Prompt:
Write out each line of text in the rows below, character for character and in the same order. Leave the pictures out.

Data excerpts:
************
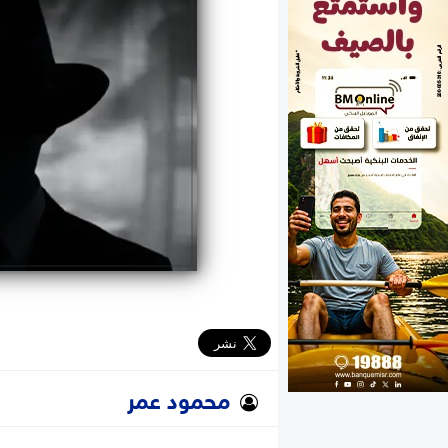
الوزارات
الأحزاب
محمود عمر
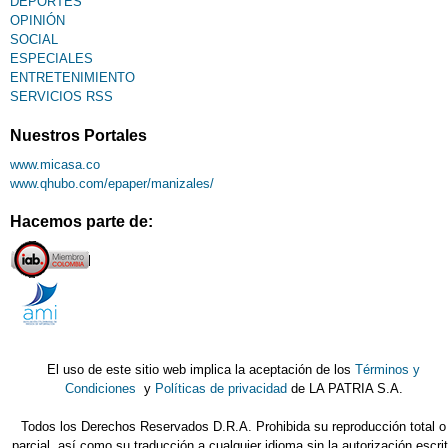
DEPORTES
OPINIÓN
SOCIAL
ESPECIALES
ENTRETENIMIENTO
SERVICIOS RSS
Nuestros Portales
www.micasa.co
www.qhubo.com/epaper/manizales/
Hacemos parte de:
El uso de este sitio web implica la aceptación de los
Términos y
Condiciones
y
Políticas de privacidad
de LA PATRIA S.A.
Todos los Derechos Reservados D.R.A. Prohibida su reproducción total o
parcial, así como su traducción a cualquier idioma sin la autorización escri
************
Problem solution:
الوزارات
الأحزاب
محمود عمر
DEPORTES
OPINIÓN
SOCIAL
ESPECIALES
ENTRETENIMIENTO
SERVICIOS RSS
Nuestros Portales
www.micasa.co
www.qhubo.com/epaper/manizales/
Hacemos parte de:
El uso de este sitio web implica la aceptación de los
Términos y
Condiciones
y
Políticas de privacidad
de LA PATRIA S.A.
Todos los Derechos Reservados D.R.A. Prohibida su reproducción total o
parcial, así como su traducción a cualquier idioma sin la autorización escri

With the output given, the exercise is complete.